One of the prayers offered by the defendant was open to the objection that it submitted an issue of law as the basis of the verdict, and by the remaining prayer the agency of the steamship company for the owner of the goods in transit was assumed. There was no error in the rejection of these prayers.

In disposing of the questions involved in the exception to the action of the court below on the prayers, we have sought to give proper effect to the particular terms of the bill of lading *614 by which the rights and liabilities of the parties are prescribed, and we have not found it desirable to extend our discussion to some of the general considerations suggested in argument, or to prolong the opinion by distinguishing cited cases which we have not found to be analogous to the one we are now deciding.

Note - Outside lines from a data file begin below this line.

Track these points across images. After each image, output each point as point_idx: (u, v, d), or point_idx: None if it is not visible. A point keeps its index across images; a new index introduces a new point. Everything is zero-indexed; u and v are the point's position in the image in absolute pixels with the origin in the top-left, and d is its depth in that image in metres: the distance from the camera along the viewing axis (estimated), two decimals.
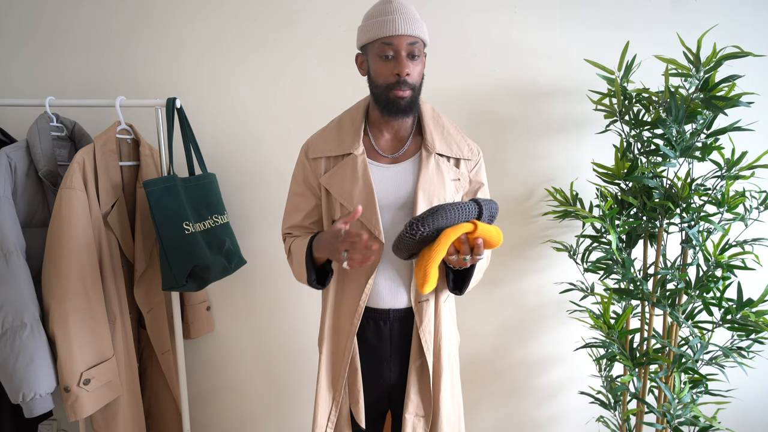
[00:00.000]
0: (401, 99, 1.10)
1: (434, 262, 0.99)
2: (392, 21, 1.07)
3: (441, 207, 0.96)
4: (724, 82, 1.24)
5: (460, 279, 1.17)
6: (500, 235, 1.03)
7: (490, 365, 1.82)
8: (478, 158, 1.23)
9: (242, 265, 1.61)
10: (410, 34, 1.07)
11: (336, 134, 1.21)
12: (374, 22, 1.09)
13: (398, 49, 1.08)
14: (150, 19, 1.74)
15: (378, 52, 1.10)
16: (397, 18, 1.07)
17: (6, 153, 1.40)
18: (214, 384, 1.91)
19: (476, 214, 1.01)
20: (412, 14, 1.09)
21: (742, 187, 1.57)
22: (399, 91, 1.09)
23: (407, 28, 1.07)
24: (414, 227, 0.96)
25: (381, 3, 1.12)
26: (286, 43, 1.72)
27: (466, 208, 0.99)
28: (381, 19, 1.08)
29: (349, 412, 1.22)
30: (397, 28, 1.06)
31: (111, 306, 1.45)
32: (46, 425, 1.88)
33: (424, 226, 0.96)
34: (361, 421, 1.20)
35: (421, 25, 1.10)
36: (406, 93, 1.10)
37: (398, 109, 1.12)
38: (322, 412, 1.20)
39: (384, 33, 1.07)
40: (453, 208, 0.97)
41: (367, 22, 1.11)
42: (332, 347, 1.23)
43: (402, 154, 1.19)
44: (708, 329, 1.41)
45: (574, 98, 1.66)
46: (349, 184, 1.15)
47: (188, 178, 1.54)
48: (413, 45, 1.08)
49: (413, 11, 1.10)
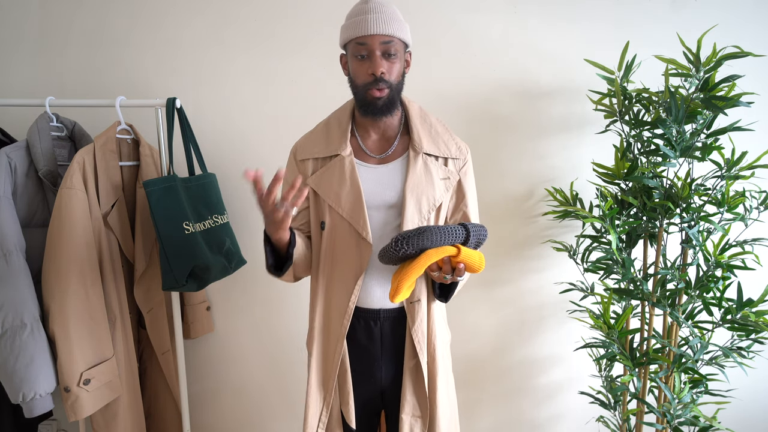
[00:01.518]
0: (378, 99, 1.10)
1: (408, 279, 1.01)
2: (365, 21, 1.07)
3: (428, 229, 0.98)
4: (724, 82, 1.24)
5: (445, 288, 1.19)
6: (482, 261, 1.06)
7: (490, 365, 1.82)
8: (467, 157, 1.23)
9: (242, 265, 1.61)
10: (383, 33, 1.07)
11: (324, 136, 1.21)
12: (350, 22, 1.09)
13: (372, 48, 1.07)
14: (150, 19, 1.74)
15: (353, 52, 1.10)
16: (370, 17, 1.06)
17: (6, 153, 1.40)
18: (214, 384, 1.91)
19: (463, 238, 1.02)
20: (388, 13, 1.08)
21: (742, 187, 1.57)
22: (375, 90, 1.09)
23: (380, 28, 1.06)
24: (398, 245, 0.98)
25: (359, 3, 1.12)
26: (287, 43, 1.72)
27: (453, 232, 1.01)
28: (356, 19, 1.08)
29: (340, 412, 1.22)
30: (369, 28, 1.06)
31: (111, 306, 1.45)
32: (46, 425, 1.88)
33: (408, 245, 0.98)
34: (352, 422, 1.20)
35: (399, 24, 1.09)
36: (383, 93, 1.10)
37: (375, 108, 1.12)
38: (313, 413, 1.20)
39: (357, 33, 1.07)
40: (440, 231, 0.99)
41: (346, 22, 1.11)
42: (322, 348, 1.22)
43: (390, 154, 1.19)
44: (708, 329, 1.41)
45: (574, 98, 1.66)
46: (336, 185, 1.15)
47: (188, 178, 1.54)
48: (388, 44, 1.08)
49: (391, 10, 1.09)
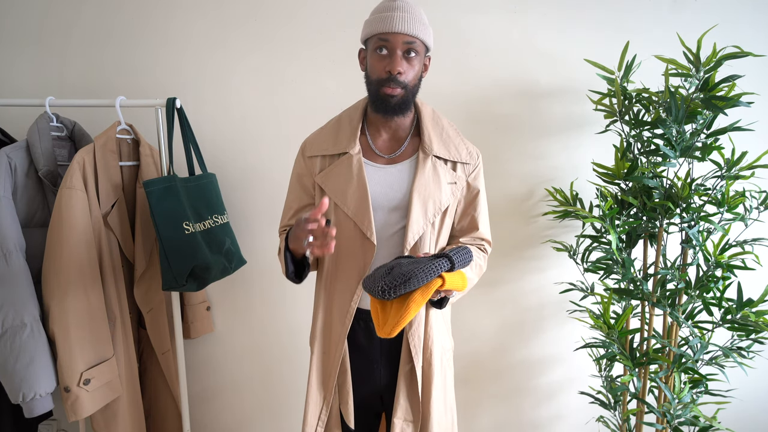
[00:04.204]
0: (391, 97, 1.09)
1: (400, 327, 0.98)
2: (391, 18, 1.06)
3: (414, 275, 0.95)
4: (724, 82, 1.24)
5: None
6: (465, 282, 1.06)
7: (490, 365, 1.82)
8: (477, 162, 1.22)
9: (242, 265, 1.61)
10: (408, 33, 1.06)
11: (333, 133, 1.21)
12: (376, 17, 1.09)
13: (393, 46, 1.07)
14: (150, 19, 1.74)
15: (374, 46, 1.09)
16: (397, 15, 1.06)
17: (6, 153, 1.40)
18: (214, 384, 1.91)
19: (447, 269, 1.01)
20: (415, 14, 1.08)
21: (742, 187, 1.57)
22: (388, 88, 1.08)
23: (405, 27, 1.06)
24: (386, 294, 0.95)
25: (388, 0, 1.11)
26: (287, 43, 1.72)
27: (438, 268, 0.99)
28: (382, 15, 1.08)
29: (339, 412, 1.22)
30: (395, 26, 1.05)
31: (111, 306, 1.45)
32: (46, 425, 1.88)
33: (396, 293, 0.95)
34: (351, 422, 1.20)
35: (424, 27, 1.09)
36: (396, 91, 1.09)
37: (387, 106, 1.11)
38: (313, 412, 1.20)
39: (382, 29, 1.06)
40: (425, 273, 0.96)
41: (371, 17, 1.11)
42: (323, 347, 1.22)
43: (399, 155, 1.18)
44: (708, 329, 1.41)
45: (574, 98, 1.66)
46: (343, 183, 1.15)
47: (188, 178, 1.54)
48: (410, 44, 1.07)
49: (417, 12, 1.09)
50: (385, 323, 0.99)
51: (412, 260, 1.02)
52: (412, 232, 1.13)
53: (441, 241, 1.20)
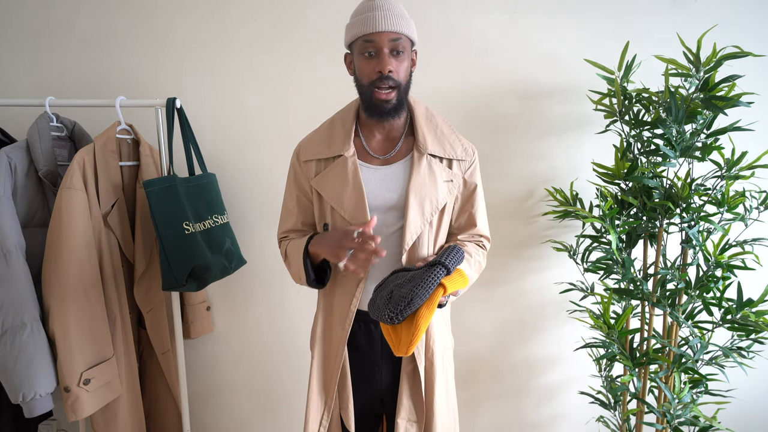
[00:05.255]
0: (386, 102, 1.09)
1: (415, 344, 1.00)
2: (372, 18, 1.06)
3: (415, 294, 0.97)
4: (724, 82, 1.24)
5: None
6: (466, 280, 1.07)
7: (490, 365, 1.82)
8: (473, 158, 1.21)
9: (242, 265, 1.61)
10: (392, 30, 1.06)
11: (327, 136, 1.20)
12: (357, 20, 1.08)
13: (380, 45, 1.06)
14: (150, 19, 1.74)
15: (360, 50, 1.09)
16: (378, 14, 1.05)
17: (6, 153, 1.40)
18: (214, 384, 1.91)
19: (444, 274, 1.02)
20: (395, 10, 1.07)
21: (742, 187, 1.57)
22: (383, 90, 1.08)
23: (388, 25, 1.05)
24: (393, 320, 0.98)
25: (365, 1, 1.10)
26: (287, 43, 1.72)
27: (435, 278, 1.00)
28: (363, 16, 1.07)
29: (339, 416, 1.22)
30: (377, 25, 1.05)
31: (111, 306, 1.45)
32: (46, 425, 1.88)
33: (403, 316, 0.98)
34: (351, 426, 1.20)
35: (406, 22, 1.09)
36: (390, 95, 1.08)
37: (383, 111, 1.11)
38: (314, 417, 1.20)
39: (365, 30, 1.06)
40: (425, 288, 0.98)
41: (352, 20, 1.10)
42: (324, 352, 1.22)
43: (393, 155, 1.18)
44: (708, 329, 1.41)
45: (574, 98, 1.66)
46: (339, 186, 1.14)
47: (188, 178, 1.54)
48: (396, 41, 1.07)
49: (397, 8, 1.09)
50: (399, 343, 1.01)
51: (408, 277, 1.02)
52: (410, 231, 1.13)
53: (440, 240, 1.20)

The only other exceptions in the record were taken to the refusal of the trial court to allow the defendant railroad company to prove the custom at its Locust Point terminal in reference to notices of the arrival there of goods intended for export. The witness who was being interrogated on this point had stated that he could not testify as to the custom in regard to such notices at the other Baltimore terminals, but only as to the customary practice at the defendant's terminal at Locust Point. It was the evident purpose of the inquiry to prove a custom to send the notices only to the ocean carrier lines to which the goods for export were to be transferred. This was shown by other testimony to have been the course habitually pursued with respect to the series of shipments in which the one now under consideration was included. But the proffered evidence as to the defendant's practice in giving notice of the arrival of goods for other consignees was subject to the criticism that it was not sufficiently general to impute knowledge of its existence to those for whom this contract of carriage was undertaken, and it could not be admitted to modify the terms of the contract, especially in view of the effect of the Federal legislation applying to the shipment as interstate commerce. 17 C.J. 455; 27 R.C.L. 161; Duling v. Phila., W. B.R.R., Co.,66 Md. 123; Agric. Mfg. Co. v. Atlantic Fert. Co., 129 Md. 42;Southern Ry. Co. v. Prescott, 240 U.S. 632.